Whichever it is, it once again highlights the failure of County Councils to be the right body to administer such funds destined for NGA on behalf of the communities that need Next Generation, not stopgap solutions for ulterior motives. This is hardly the first time I have brought this up as regular readers know; each new announcement seems to further illustrate that County Councils quite simply do not have the wherewithal nor experience to make considered decisions on this subject.

This is not a rant against County Councils per se. The lack of this IT and broadband knowledge in-house at CCs was known long before these decisions were foisted upon them. It is one of the reasons the RDAs nurtured broadband/IT specialists and departments.

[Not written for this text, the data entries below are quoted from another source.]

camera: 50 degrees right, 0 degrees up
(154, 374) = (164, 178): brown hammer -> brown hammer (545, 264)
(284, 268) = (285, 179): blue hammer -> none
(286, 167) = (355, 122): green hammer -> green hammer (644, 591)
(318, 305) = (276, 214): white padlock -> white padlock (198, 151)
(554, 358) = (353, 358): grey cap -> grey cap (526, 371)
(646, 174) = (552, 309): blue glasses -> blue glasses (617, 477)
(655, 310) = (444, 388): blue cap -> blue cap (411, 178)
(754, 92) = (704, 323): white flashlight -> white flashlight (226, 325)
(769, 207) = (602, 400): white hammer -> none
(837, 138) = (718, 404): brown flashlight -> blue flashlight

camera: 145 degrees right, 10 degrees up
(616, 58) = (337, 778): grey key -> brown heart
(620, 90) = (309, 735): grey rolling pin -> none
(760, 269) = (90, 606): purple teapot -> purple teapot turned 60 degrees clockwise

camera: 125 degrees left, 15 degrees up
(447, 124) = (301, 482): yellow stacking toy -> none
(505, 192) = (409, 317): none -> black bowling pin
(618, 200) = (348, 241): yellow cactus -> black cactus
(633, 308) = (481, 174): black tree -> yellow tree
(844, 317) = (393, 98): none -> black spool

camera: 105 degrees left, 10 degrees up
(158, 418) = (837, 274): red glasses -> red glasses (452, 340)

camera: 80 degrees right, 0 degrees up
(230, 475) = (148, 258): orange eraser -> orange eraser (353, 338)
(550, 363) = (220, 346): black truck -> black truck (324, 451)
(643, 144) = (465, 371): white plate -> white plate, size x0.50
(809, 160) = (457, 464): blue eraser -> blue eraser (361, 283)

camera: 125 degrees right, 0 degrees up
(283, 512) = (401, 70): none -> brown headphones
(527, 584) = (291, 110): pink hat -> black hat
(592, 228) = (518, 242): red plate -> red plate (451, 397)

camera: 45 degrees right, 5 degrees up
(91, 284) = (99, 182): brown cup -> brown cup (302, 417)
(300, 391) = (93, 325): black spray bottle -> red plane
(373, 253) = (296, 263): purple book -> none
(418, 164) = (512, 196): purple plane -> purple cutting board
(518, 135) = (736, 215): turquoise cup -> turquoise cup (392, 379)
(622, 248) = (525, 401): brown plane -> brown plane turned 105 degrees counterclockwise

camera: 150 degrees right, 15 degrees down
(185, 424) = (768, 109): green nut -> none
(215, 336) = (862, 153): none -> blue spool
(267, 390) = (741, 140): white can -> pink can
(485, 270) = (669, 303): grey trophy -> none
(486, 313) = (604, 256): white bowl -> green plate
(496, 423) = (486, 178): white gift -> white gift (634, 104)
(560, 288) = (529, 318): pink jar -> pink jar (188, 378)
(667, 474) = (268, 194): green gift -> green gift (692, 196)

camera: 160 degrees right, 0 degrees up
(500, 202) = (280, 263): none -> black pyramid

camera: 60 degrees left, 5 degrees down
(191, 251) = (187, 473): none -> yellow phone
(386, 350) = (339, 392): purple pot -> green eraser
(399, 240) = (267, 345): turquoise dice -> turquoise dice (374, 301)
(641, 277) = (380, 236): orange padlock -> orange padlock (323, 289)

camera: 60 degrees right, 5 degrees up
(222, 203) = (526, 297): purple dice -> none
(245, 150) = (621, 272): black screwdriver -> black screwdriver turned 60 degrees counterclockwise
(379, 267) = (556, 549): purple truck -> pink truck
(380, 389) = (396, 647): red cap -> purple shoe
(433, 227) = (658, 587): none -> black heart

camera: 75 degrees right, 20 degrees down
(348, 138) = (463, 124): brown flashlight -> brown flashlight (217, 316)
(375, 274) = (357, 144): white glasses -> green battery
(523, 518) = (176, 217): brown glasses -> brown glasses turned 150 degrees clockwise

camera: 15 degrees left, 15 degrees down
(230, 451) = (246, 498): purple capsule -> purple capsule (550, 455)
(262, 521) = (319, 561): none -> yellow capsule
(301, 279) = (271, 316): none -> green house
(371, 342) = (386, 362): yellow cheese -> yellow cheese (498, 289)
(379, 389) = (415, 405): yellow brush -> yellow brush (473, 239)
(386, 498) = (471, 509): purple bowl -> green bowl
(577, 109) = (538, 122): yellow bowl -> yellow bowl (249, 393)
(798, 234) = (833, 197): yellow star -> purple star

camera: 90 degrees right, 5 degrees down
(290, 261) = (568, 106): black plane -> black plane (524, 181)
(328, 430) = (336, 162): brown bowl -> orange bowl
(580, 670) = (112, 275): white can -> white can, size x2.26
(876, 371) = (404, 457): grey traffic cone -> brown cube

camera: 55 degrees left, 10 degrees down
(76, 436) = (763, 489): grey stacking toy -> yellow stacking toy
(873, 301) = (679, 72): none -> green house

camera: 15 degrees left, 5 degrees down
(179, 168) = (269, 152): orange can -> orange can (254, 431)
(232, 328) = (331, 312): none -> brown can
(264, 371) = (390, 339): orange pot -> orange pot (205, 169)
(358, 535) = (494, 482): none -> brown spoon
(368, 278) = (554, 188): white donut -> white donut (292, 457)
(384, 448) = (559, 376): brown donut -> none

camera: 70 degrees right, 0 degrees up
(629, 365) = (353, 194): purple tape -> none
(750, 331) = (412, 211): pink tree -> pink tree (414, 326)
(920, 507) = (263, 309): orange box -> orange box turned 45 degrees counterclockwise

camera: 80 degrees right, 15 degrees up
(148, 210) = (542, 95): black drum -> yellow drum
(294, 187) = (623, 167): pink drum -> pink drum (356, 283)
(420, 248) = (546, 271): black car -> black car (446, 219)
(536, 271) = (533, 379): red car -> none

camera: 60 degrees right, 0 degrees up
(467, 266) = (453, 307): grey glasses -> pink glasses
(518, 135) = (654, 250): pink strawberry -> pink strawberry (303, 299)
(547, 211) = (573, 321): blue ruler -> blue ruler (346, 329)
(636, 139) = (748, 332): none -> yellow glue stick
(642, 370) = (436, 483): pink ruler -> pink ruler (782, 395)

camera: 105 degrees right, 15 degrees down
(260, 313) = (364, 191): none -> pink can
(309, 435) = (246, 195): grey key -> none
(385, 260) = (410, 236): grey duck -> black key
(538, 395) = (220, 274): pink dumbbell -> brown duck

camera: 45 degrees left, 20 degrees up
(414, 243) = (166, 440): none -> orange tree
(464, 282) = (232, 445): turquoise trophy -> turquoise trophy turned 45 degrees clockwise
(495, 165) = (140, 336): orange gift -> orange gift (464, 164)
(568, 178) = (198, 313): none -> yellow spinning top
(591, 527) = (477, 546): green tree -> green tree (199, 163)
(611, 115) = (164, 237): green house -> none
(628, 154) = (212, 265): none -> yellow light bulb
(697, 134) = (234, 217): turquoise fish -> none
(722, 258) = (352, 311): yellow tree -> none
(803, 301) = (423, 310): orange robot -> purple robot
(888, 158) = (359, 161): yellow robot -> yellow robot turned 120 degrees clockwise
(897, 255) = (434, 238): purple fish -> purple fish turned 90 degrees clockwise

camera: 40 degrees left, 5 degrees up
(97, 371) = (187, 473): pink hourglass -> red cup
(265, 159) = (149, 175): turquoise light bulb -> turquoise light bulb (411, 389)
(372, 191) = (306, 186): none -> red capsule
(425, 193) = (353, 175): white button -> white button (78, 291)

Many of those people have seemingly found their way into County Councils; yet these decisions still keep coming - are the experts failing to be heard, p'raps?

There has been so much nambypambying over the years, with everyone trying desperately not to upset telcos, ministers, State Aid etc, or lose their coveted jobs and perks, whilst juggling with the complex reality that BROADBAND AFFECTS EVERY ASPECT OF OUR LIVES. This decision seems to be yet another one that confirms that UK broadband has truly lost its way in reaching any of the stated aims of this and preceding governments, the EU, let alone providing something that consumers and businesses could use to try to regain the path to economic recovery UK Plc so urgently needs to find.

We, or rather our 'elected bodies', seem amazingly willing to haemorrage our money on short-sighted projects in a way most businesses must and do find quite horrifying. Each of us as business owners could not even contemplate taking such risks with scarce capital without seriously considering the effect this will have on our businesses further down the line. Best value tests, due diligence, SWOT analysis, scenario planning, cost-benefit, etc - are these anathema to public sector?

On top of all this, one has to wonder at the growing prevalence of stories coming this way of existing companies or community networks being steamrollered out of existence by public money where they are ALREADY delivering services. I have been following one particular region (not Cumbria, so that should narrow it down for you!) since the announcement of the four pilot areas for BDUK funding, and am in regular contact with a company whose very existence, expansion plans and customer base are under threat by BDUK procurement in an area where NGA services of 100Mbps are already being delivered.

Devon and Somerset has similar companies, already delivering service, as do most other regions due to market failure, telco reluctance to invest, and this recurring theme of public funding being used inappropriately.

The failure of County Councils to engage with those commercially delivering service, let alone seemingly to be even aware of what is happening on their own patch, despite regular attempts to inform them of the existence of broadband services which will be threatened if misinformed decisions are made, further reinforces the growing feeling that we are now in the midst of a train crash.

Is it not time to reassess how we are spending what little money we have to achieve the stated NGA aims - which really are not that complicated? Where is the experienced business person advising the government on next gen broadband issues, who understands the impact broadband has across the board, and not just in ticking 2Mbps boxes? Is it really so damned difficult, even in the seeming absence of a business brain, to see from other countries who have gone wholeheartedly for FTTH strategies, what a difference this can make in social and economic impact?

As I wrote recently, every step of the FTTH walk is a challenge. We all know that, so why are we sticking our heads in the sand and our bums in the air, leaving us wide open for a good kick? We should be tackling the real problem head on and taking up the challenge, not pussy footing around it and delaying the start date, for year after year after year. It will not get any easier, only harder, leaving us ever further behind our competitors. Or are too many people in the UK content to do nothing (positive), oblivious to the fact that we are gifting our children's precious energies, time and any remaining resources clearing up after this train wreck we seem so determined to create for our next generation?